Prompt
From the entries below, report only the number of lines that contain the word "matrix".

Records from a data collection
※
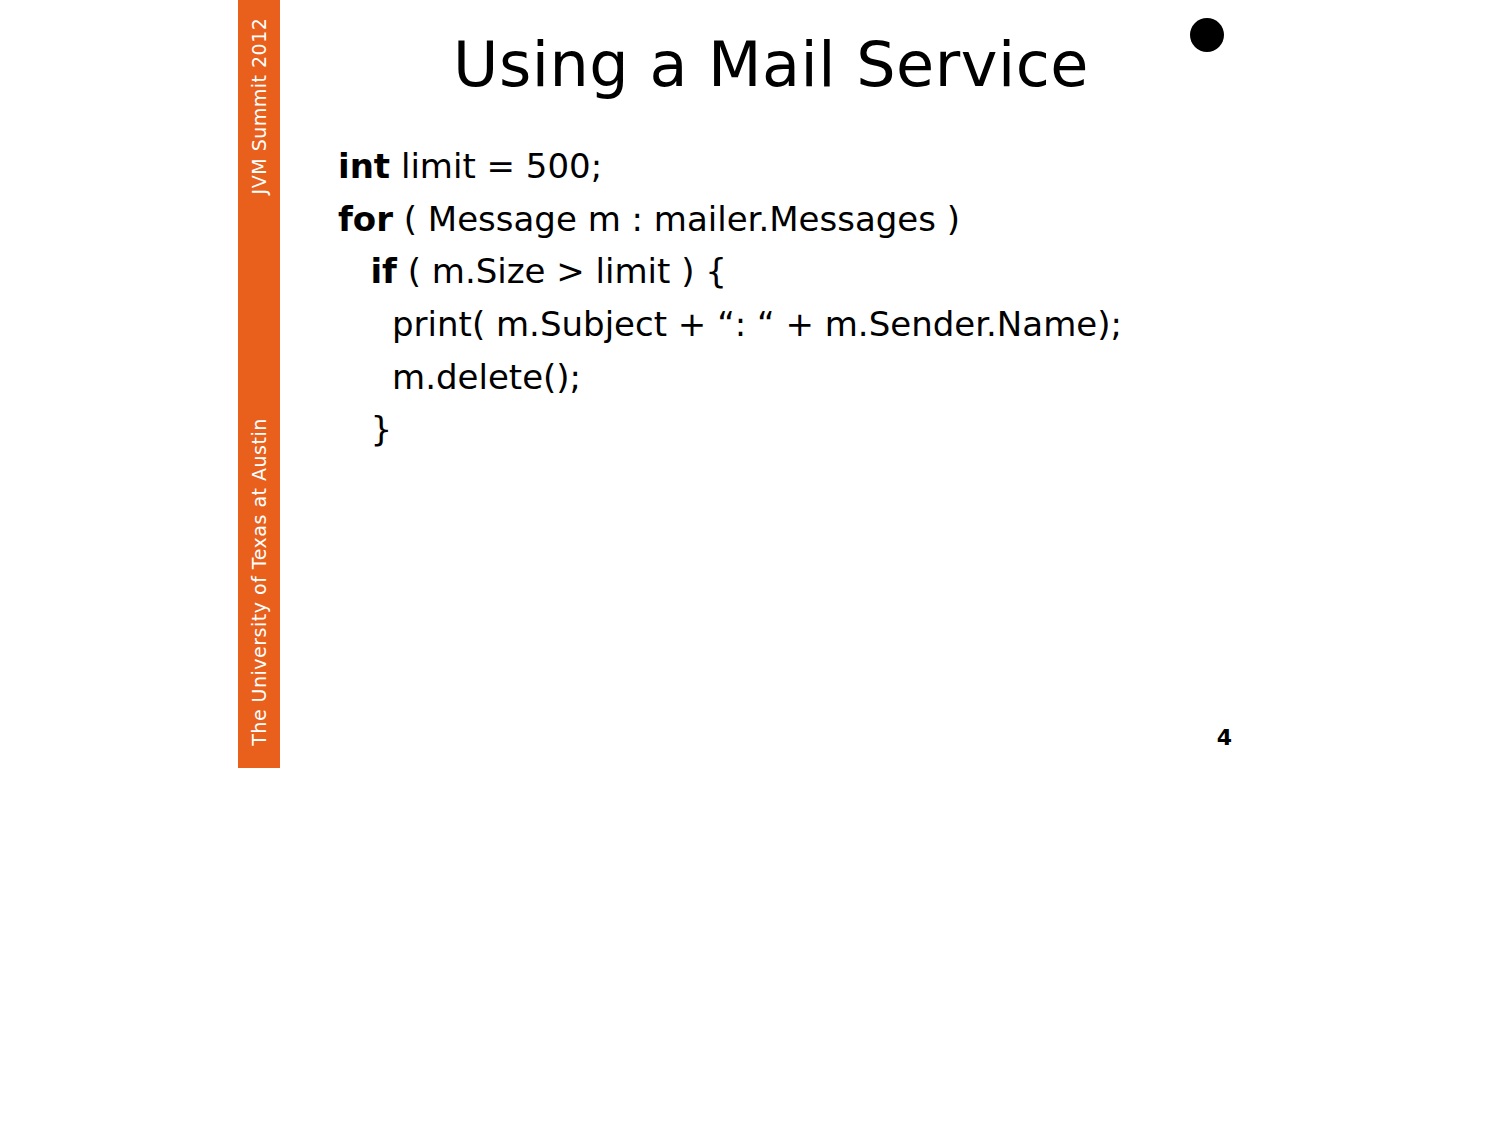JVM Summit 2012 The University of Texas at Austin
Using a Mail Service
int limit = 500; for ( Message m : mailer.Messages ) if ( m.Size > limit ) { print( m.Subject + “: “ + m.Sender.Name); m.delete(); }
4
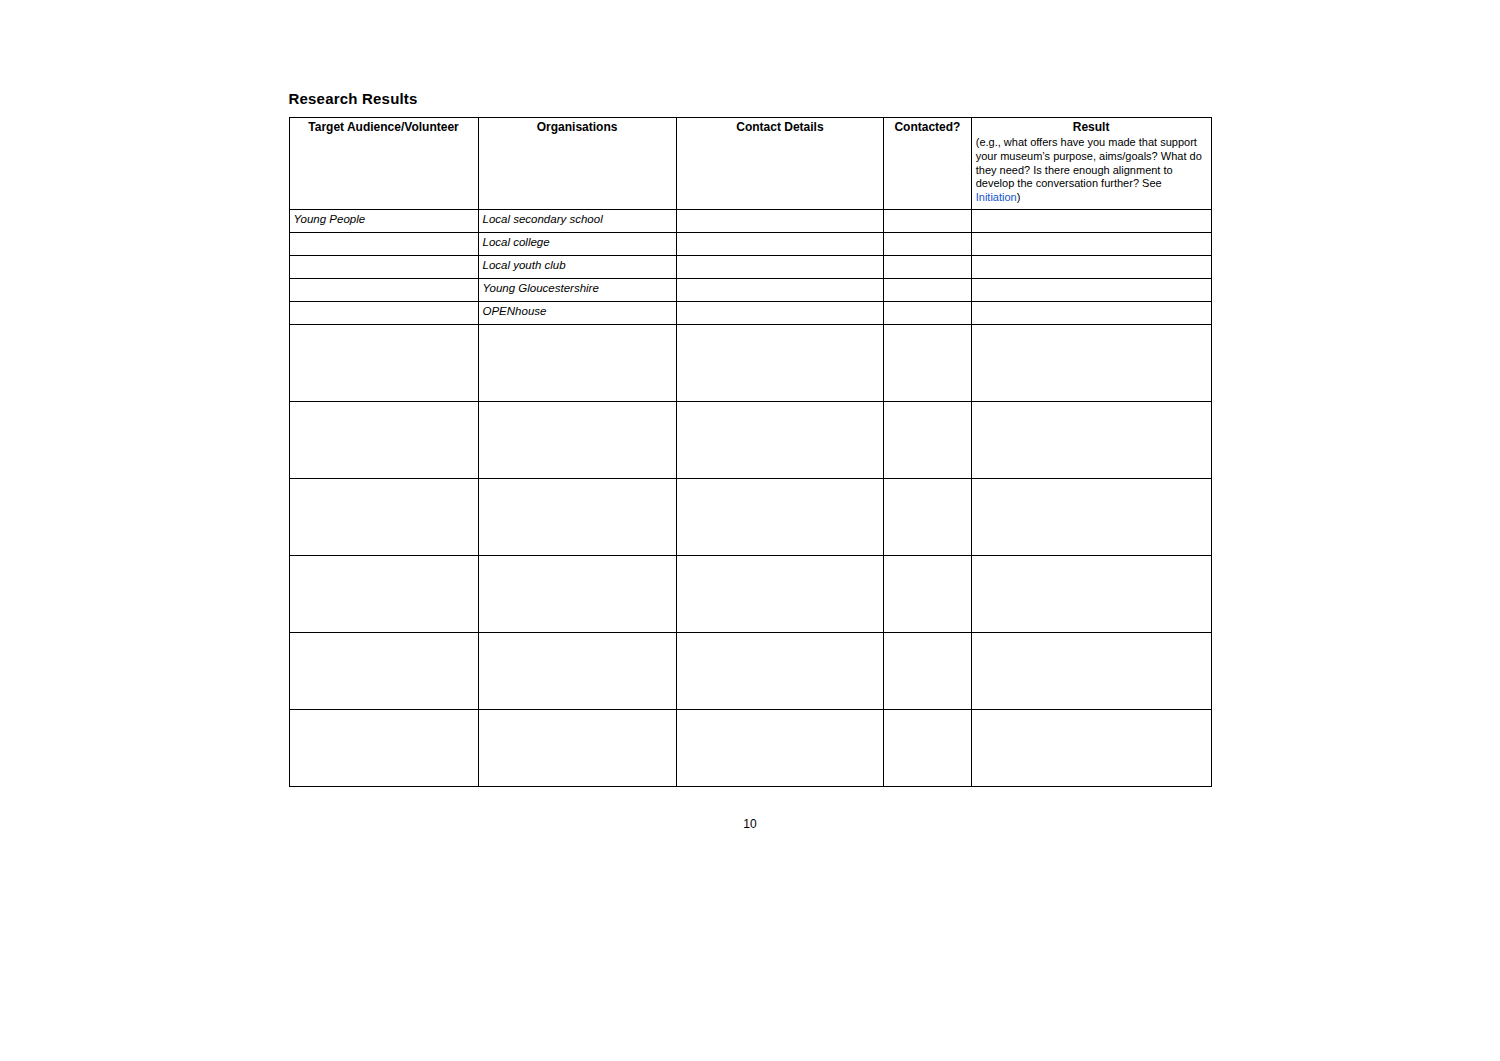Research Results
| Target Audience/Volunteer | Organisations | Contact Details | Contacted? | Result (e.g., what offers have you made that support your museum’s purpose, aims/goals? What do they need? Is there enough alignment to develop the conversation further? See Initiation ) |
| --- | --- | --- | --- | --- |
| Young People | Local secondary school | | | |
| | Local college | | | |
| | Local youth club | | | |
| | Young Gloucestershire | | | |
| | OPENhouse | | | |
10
※
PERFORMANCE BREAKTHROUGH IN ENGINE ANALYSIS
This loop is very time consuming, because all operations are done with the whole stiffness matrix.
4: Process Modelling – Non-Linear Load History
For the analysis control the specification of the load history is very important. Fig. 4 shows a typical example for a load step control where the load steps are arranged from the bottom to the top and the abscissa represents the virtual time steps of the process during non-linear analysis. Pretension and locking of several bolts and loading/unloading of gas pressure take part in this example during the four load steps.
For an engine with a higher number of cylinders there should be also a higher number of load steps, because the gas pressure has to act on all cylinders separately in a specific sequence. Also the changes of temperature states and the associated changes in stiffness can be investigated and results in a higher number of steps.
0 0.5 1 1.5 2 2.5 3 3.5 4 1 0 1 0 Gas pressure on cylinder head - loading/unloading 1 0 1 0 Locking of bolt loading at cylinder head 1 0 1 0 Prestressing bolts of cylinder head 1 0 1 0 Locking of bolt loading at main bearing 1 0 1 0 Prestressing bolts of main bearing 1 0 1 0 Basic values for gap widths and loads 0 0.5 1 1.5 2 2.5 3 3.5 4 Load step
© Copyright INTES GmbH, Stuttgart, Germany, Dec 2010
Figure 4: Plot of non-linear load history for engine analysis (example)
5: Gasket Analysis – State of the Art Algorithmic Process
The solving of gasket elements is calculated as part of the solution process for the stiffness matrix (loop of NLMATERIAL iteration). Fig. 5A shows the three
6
※
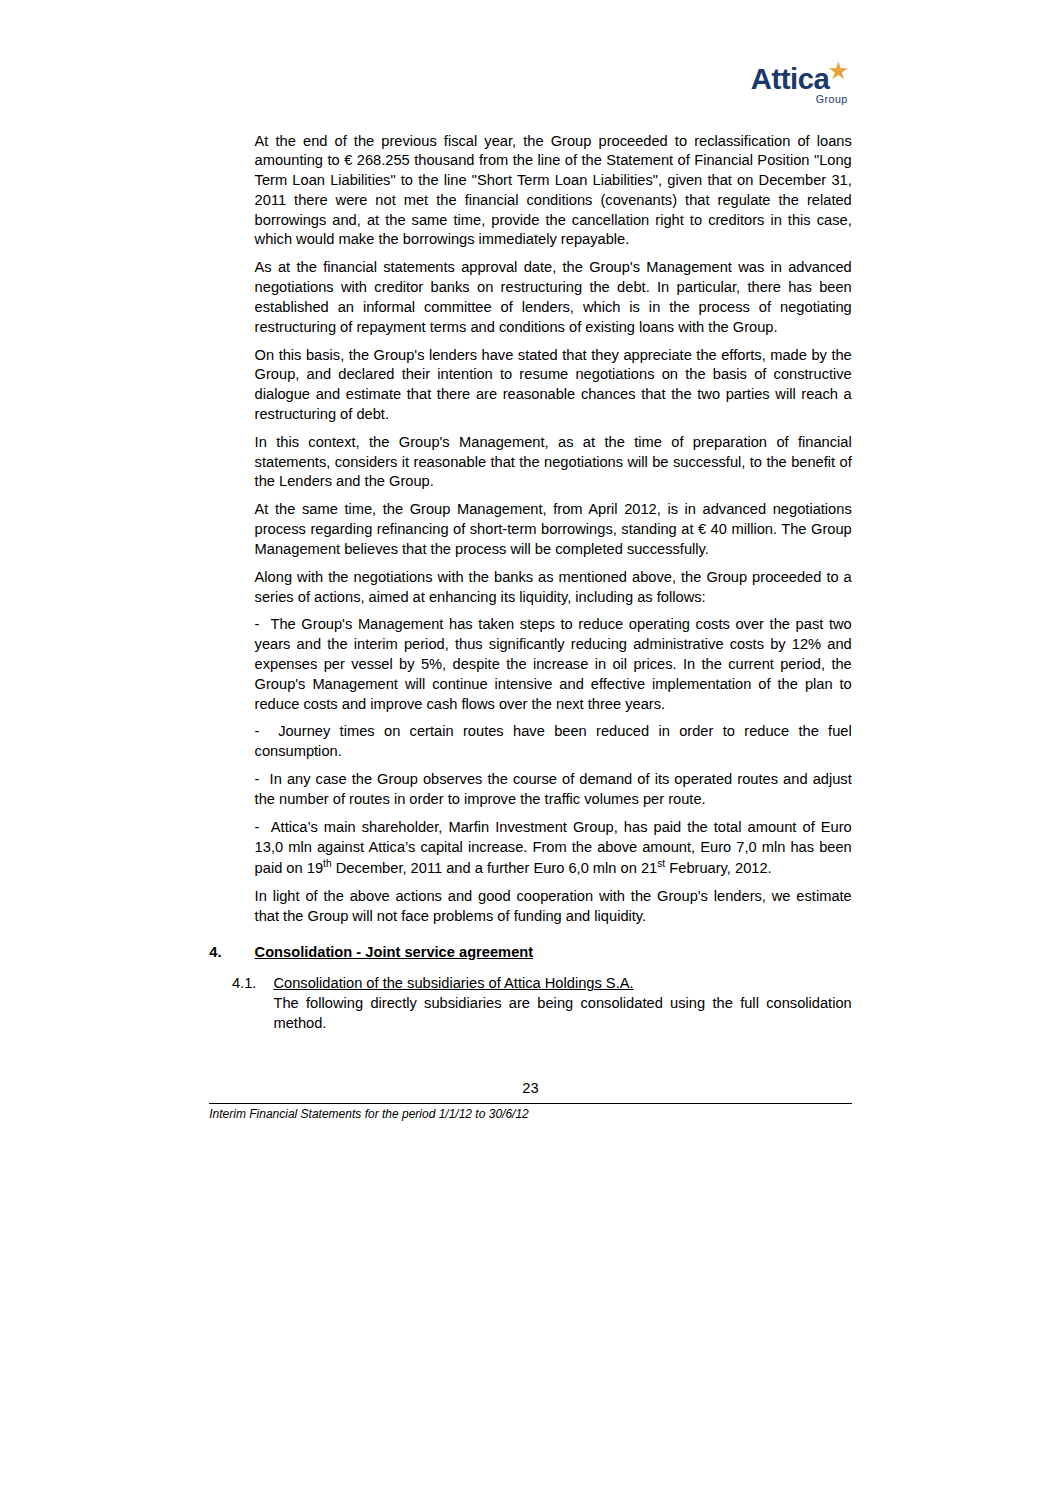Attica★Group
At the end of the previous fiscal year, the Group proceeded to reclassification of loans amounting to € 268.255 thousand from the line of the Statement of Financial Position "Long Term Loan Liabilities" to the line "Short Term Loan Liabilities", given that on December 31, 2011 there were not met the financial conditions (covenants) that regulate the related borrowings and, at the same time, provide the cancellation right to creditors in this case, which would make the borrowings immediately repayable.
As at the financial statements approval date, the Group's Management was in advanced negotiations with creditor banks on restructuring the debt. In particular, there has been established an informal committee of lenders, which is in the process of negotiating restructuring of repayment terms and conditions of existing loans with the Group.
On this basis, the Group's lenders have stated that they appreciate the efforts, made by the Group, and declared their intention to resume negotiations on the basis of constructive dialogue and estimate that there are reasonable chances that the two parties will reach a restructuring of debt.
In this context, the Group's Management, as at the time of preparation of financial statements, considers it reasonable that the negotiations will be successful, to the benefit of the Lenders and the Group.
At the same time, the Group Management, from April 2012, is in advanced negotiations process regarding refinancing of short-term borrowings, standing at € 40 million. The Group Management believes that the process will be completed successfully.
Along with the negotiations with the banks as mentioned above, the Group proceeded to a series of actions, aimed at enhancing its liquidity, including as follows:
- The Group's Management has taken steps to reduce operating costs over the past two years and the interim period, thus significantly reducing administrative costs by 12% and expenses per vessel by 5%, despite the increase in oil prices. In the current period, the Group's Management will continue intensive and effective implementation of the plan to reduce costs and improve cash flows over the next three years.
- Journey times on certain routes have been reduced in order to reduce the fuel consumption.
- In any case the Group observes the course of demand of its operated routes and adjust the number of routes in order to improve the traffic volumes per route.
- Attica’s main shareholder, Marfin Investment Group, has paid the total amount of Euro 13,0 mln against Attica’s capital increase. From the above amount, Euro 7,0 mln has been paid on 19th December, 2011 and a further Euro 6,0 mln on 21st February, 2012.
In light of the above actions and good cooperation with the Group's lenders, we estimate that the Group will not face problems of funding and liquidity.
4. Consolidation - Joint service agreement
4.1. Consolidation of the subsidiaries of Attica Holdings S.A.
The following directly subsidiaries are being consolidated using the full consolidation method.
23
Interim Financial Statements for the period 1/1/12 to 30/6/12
※
Answer for the task
2